_Work request 1_
In the text on stents and bypass grafting, duplicate the passage from "The study groups" to "additional revascularization procedures.".
_Work request 2_
According to the commentary in the text on stents and bypass grafting, why might the better distal patency and lower repeat revascularization in the bypassed group not reflect an advantage of grafting itself? Answer in one to three sentences.
_Work request 3_
In the text on stents and bypass grafting, what percentage of bypass grafts remained patent?

_Extracted text_
════

The study groups were comparable. No perioperative mortality occurred in either group, with a single case of late death due to a brain malignancy. In the group without bypass, 71.4% of non-grafted vessels remained patent in the native bed, whereas in the group with bypass grafting, 95.8% of the vessels remained patent distally (considering the native bed/stent and/or graft), with a statistically significant difference of p = .02. Although there was no significant mortality, morbidity was greater in the non-bypassed group, affecting 42.8% of patients compared to 25% of those who received bypass grafting. Morbidity was primarily related to the need for additional revascularization procedures.

Furthermore, differences were found in the analysis of patency between stents and bypass grafts in vessels with patent stents. For stents alone, 71.4% remained patent without grafting compared to 66.7% with bypass grafting. Occlusions primarily occurred in BMS (43.75%), which only occurred in 10% of DES. For bypass grafts, 91.6% remained patent, unaffected by the supposed phenomenon of competitive flow. The interaction between bypass grafts and stents was notable: the occlusion rate for different stent types was significantly influenced by whether they were bypassed or not—75% occlusion for non-bypassed BMS versus 30% for those bypassed; for DES, no occlusions occurred in non-bypassed stents, while 50% of the bypassed stents (2 out of 4) were occluded.

Although the study has several limitations that will be addressed later, the authors conclude that in patients with patent stents undergoing surgical revascularization, the strategy of leaving stented vessels ungrafted appears acceptable for DES but may not be safe for BMS.

COMMENTARY:

The analyzed study likely raises more questions than it answers, representing one of those original works that inspire not only further research in the field but also a reflection that might explain its findings. The results obtained seem to contradict the principles of surgical revascularization. However, they may be influenced by different factors that could even be considered biases within the study design.

Aside from the fact that the study uses a small sample size with limited statistical power, the first point that stands out is the low volume of DES implanted—accounting for less than half of all implanted stents—despite the study covering the period between 2015 and 2020. Secondly, there was also an imbalance in the distribution of BMS and DES between the two groups: only 4 out of 20 DES were bypassed compared to 20 out of 32 BMS. The study was non-randomized, and patients for whom bypassing patent stents was selected were mostly those with BMS. It is well-known that BMS outcomes are significantly inferior to those of DES, which could explain the favorable patency results for the distal vessel and lower rates of repeat revascularization when stents were covered by grafts.

Thirdly, a bias could have been introduced in assessing preoperative stenosis severity, as only simple angiography was used. Given the number of BMS, the extent of ISR might have been underestimated, particularly since ISR is more common in BMS than in DES. Thus, patients selected for bypass may have had significant ISR, while others were left uncovered and likely contributed to the postoperative coronary events. Indeed, in terms of patency, DES outcomes were noteworthy, with the majority remaining patent without bypass grafting. Hence, more than expanding the grafting of BMS, the takeaway is the need for a diagnostic study that leaves no room for doubt, using IVUS or OCT for any ISR of uncertain significance. This measure would effectively reduce future morbidity and mortality associated with new ACS.

════

_Excerpted records_
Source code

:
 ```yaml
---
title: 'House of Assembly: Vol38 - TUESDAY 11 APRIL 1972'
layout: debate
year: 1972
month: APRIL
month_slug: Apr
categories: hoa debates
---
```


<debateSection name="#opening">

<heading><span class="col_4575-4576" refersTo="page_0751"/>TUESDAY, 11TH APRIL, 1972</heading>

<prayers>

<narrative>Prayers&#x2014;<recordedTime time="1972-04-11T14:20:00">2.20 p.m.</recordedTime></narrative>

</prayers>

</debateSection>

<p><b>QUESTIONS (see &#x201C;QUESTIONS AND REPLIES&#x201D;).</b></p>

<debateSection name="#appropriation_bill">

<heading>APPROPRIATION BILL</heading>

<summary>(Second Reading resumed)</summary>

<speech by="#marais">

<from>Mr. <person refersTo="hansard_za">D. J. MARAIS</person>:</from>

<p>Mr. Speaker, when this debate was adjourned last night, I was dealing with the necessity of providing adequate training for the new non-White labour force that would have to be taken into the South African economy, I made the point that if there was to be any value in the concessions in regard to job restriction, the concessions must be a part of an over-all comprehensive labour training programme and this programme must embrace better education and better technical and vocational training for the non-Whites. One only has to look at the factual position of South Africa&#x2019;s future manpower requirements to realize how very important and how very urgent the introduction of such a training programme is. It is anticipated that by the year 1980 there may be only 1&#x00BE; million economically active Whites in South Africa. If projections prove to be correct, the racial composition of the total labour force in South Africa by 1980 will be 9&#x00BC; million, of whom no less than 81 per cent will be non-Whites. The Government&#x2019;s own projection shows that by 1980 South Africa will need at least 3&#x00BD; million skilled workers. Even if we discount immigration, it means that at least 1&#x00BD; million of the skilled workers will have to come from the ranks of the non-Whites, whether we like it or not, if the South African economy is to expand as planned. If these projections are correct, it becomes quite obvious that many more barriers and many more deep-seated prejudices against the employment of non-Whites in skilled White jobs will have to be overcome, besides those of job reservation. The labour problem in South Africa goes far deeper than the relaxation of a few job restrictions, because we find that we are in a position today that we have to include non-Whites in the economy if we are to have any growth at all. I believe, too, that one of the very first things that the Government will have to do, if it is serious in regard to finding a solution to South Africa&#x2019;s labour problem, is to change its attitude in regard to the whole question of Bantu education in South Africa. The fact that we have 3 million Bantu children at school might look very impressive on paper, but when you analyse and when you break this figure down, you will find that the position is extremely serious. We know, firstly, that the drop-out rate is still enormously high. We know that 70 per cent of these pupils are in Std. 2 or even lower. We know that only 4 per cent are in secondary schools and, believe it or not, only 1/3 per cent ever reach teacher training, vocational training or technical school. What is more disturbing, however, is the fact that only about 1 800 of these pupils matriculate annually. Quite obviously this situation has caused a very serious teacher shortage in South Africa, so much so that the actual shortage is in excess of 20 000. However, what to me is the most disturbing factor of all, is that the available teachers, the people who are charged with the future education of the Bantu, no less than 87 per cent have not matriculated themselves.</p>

════

_Answer space 1_
The study groups were comparable. No perioperative mortality occurred in either group, with a single case of late death due to a brain malignancy. In the group without bypass, 71.4% of non-grafted vessels remained patent in the native bed, whereas in the group with bypass grafting, 95.8% of the vessels remained patent distally (considering the native bed/stent and/or graft), with a statistically significant difference of p = .02. Although there was no significant mortality, morbidity was greater in the non-bypassed group, affecting 42.8% of patients compared to 25% of those who received bypass grafting. Morbidity was primarily related to the need for additional revascularization procedures.

_Answer space 2_
The study was not randomized, and the patients chosen for bypass over patent stents were mostly those with BMS: 20 of 32 BMS were bypassed, compared with only 4 of 20 DES. Because BMS outcomes are known to be significantly worse than DES outcomes, this imbalance could explain the favorable results when stents were covered by grafts.

_Answer space 3_
91.6% of bypass grafts remained patent.